> **Written task**
Your answer must hold only the lines below from the line containing "TOD-1323, status: Verificato -> Assegnato" through the line containing "TOD-1344, ends: 15:00 -> 16:30", each reproduced exactly.

> **Data shown**
▶
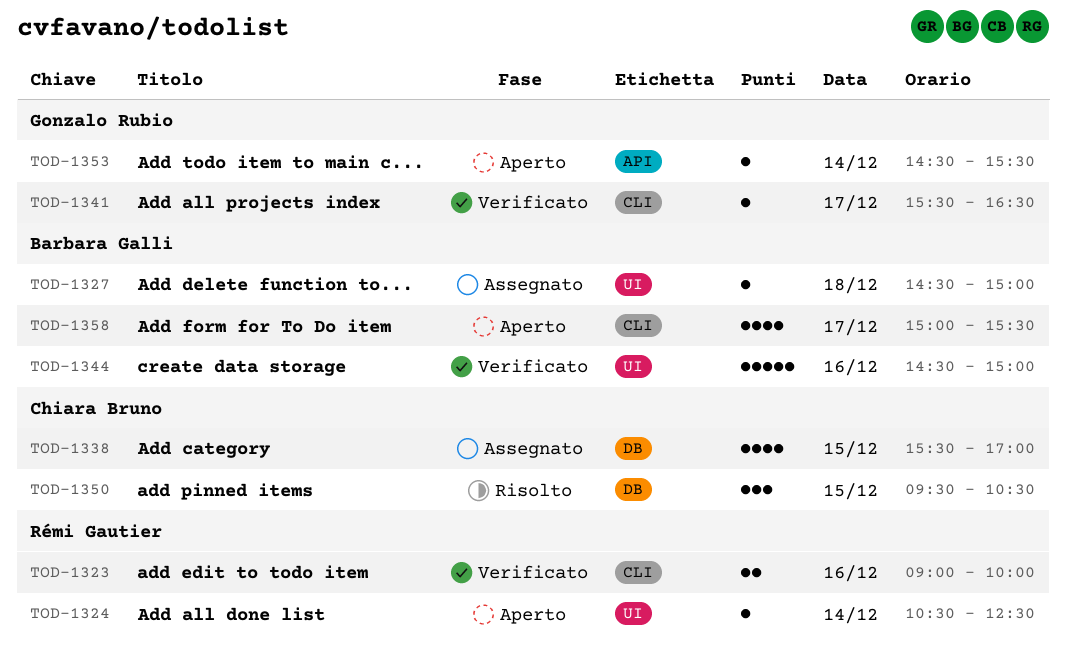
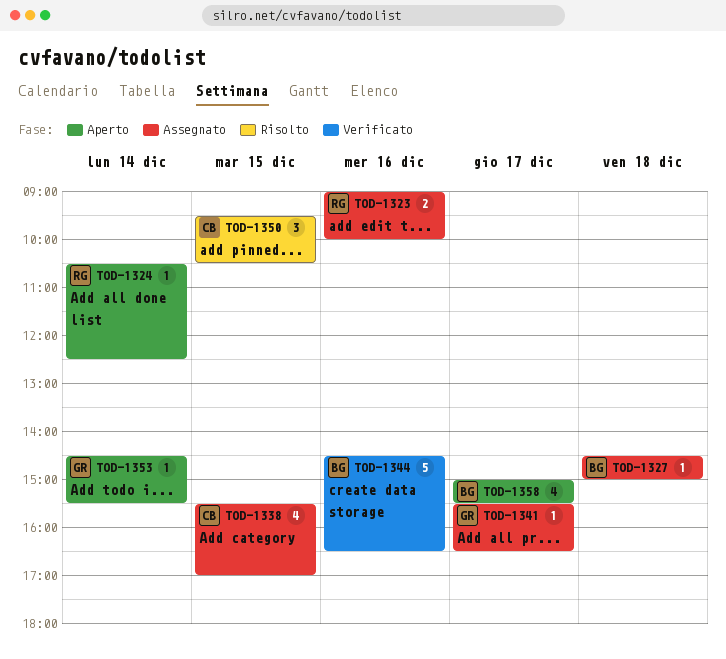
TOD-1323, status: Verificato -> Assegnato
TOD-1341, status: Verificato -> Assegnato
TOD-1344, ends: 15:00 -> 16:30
◀
▶
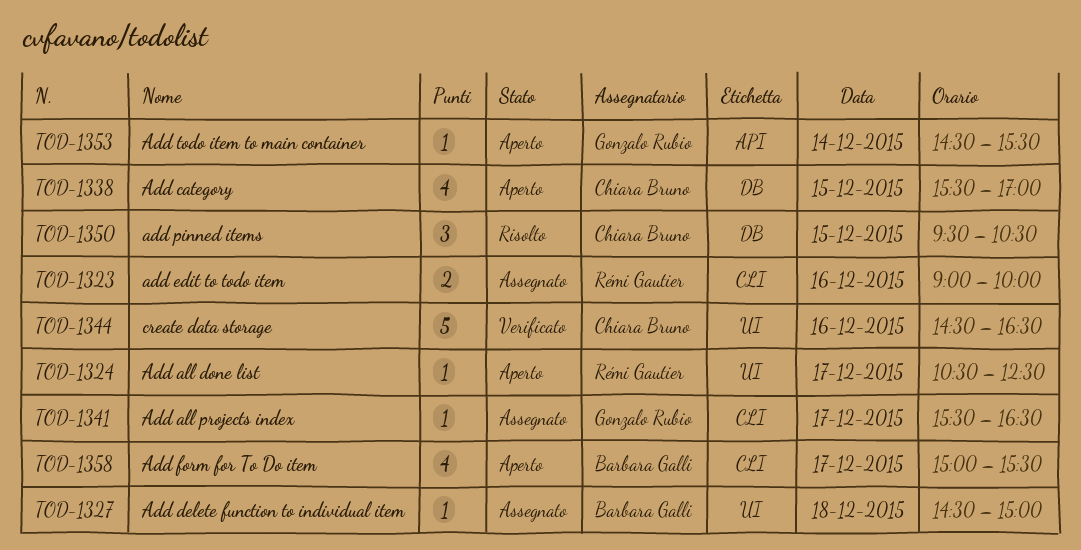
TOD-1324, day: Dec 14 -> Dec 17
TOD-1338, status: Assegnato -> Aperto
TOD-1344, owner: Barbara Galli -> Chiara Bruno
◀
> **Completed exercise**
TOD-1323, status: Verificato -> Assegnato
TOD-1341, status: Verificato -> Assegnato
TOD-1344, ends: 15:00 -> 16:30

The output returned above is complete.